Trump admin hopes to move USMCA legislation to Congress this summer
White House trade adviser Peter Navarro said on Sunday that the administration is hoping to lay the groundwork for congressional approval of the new trade agreement with its North American neighbors this summer.
“We’re hoping to get implementing legislation onto the floor of the House and the Senate this summer. That’s what we’re targeting,” Navarro told “Sunday Morning Futures,” adding that he believes the deal will pass.

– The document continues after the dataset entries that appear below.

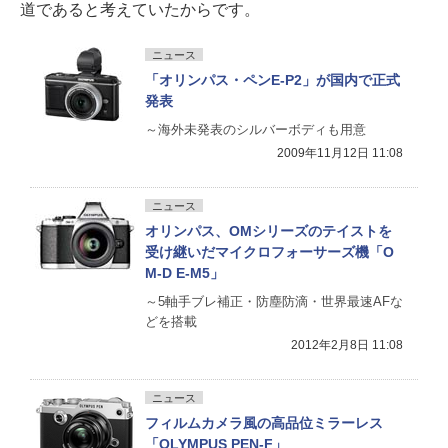
道であると考えていたからです。
ニュース
「オリンパス・ペンE-P2」が国内で正式
発表
～海外未発表のシルバーボディも用意
2009年11月12日 11:08
ニュース
オリンパス、OMシリーズのテイストを
受け継いだマイクロフォーサーズ機「O
M-D E-M5」
～5軸手ブレ補正・防塵防滴・世界最速AFな
どを搭載
2012年2月8日 11:08
ニュース
フィルムカメラ風の高品位ミラーレス
「OLYMPUS PEN-F」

The future of the trade pact, called the U.S.-Mexico-Canada Agreement, was put in jeopardy this month due to President Trump’s threat of imposing tariffs on imported Mexican goods in an effort to get the country to control the flow of migrants into the U.S. However, the president ultimately suspended implementation of the tariffs after he said Mexico agreed to “take strong measures to stem the tide of migration” to the border with the U.S.

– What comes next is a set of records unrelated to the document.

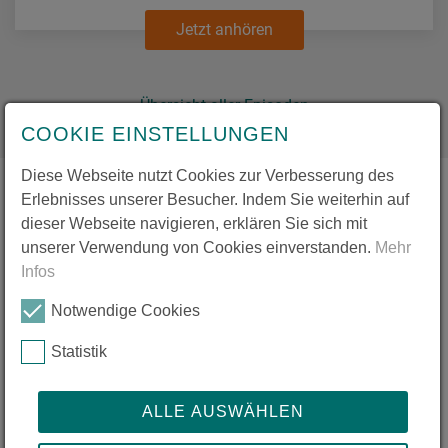
Jetzt anhören
Übersicht aller Episoden
COOKIE EINSTELLUNGEN
Diese Webseite nutzt Cookies zur Verbesserung des
Erlebnisses unserer Besucher. Indem Sie weiterhin auf
Unterstütze die zis-
dieser Webseite navigieren, erklären Sie sich mit
unserer Verwendung von Cookies einverstanden.
Mehr
Stiftung
Infos
Notwendige Cookies
Statistik
ALLE AUSWÄHLEN
Jetzt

“I am pleased to inform you that The United States of America has reached a signed agreement with Mexico,” Trump tweeted on June 7. “The Tariffs scheduled to be implemented by the U.S. on Monday, against Mexico, are hereby indefinitely suspended.”

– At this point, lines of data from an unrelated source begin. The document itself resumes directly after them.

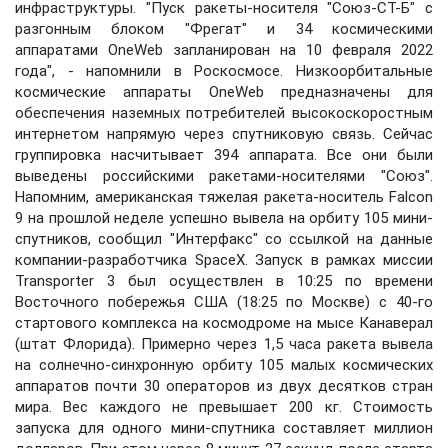
инфраструктуры. "Пуск ракеты-носителя "Союз-СТ-Б" с
разгонным блоком "Фрегат" и 34 космическими
аппаратами OneWeb запланирован на 10 февраля 2022
года", - напомнили в Роскосмосе. Низкоорбитальные
космические аппараты OneWeb предназначены для
обеспечения наземных потребителей высокоскоростным
интернетом напрямую через спутниковую связь. Сейчас
группировка насчитывает 394 аппарата. Все они были
выведены российскими ракетами-носителями "Союз".
Напомним, американская тяжелая ракета-носитель Falcon
9 на прошлой неделе успешно вывела на орбиту 105 мини-
спутников, сообщил "Интерфакс" со ссылкой на данные
компании-разработчика SpaceX. Запуск в рамках миссии
Transporter 3 был осуществлен в 10:25 по времени
Восточного побережья США (18:25 по Москве) с 40-го
стартового комплекса на космодроме на мысе Канаверал
(штат Флорида). Примерно через 1,5 часа ракета вывела
на солнечно-синхронную орбиту 105 малых космических
аппаратов почти 30 операторов из двух десятков стран
мира. Вес каждого не превышает 200 кг. Стоимость
запуска для одного мини-спутника составляет миллион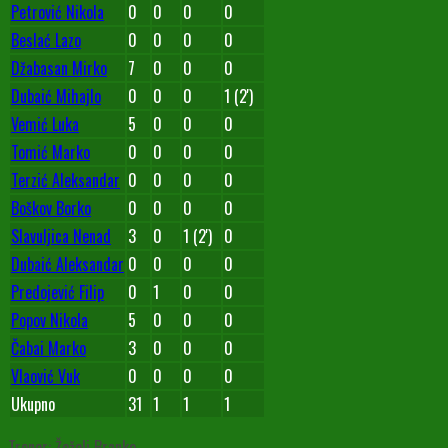
Petrović Nikola
0
0
0
0
Beslać Lazo
0
0
0
0
Džabasan Mirko
7
0
0
0
Dubaić Mihajlo
0
0
0
1 (2')
Vemić Luka
5
0
0
0
Tomić Marko
0
0
0
0
Terzić Aleksandar
0
0
0
0
Boškov Borko
0
0
0
0
Slavuljica Nenad
3
0
1 (2')
0
Dubaić Aleksandar
0
0
0
0
Predojević Filip
0
1
0
0
Popov Nikola
5
0
0
0
Čabai Marko
3
0
0
0
Vlaović Vuk
0
0
0
0
Ukupno
31
1
1
1
Trener: Žeželj Branko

Trump added, in a separate tweet, that Mexico agreed to buy “large quantities” of agricultural products from U.S. farmers.
U.S. trade with Mexico totaled an estimated $671 billion last year, while trade with Canada totaled approximately $714.1 billion in 2018, according to data from the U.S. trade representative’s office. Trade with two countries supports more than 12 million jobs in America, according to Business Roundtable, which says “withdrawing weakening trade with these partners would hurt the American economy, jeopardizing millions of American jobs and undercut U.S. global competitiveness.”
The USMCA was signed by Trump and the leaders of Mexico and Canada in November 2018 and is meant to replace the previous trilateral trade deal, the North American Free Trade Agreement. Trump and members of the administration, including Navarro, have referred to NAFTA as “the worst trade deal” in U.S. history.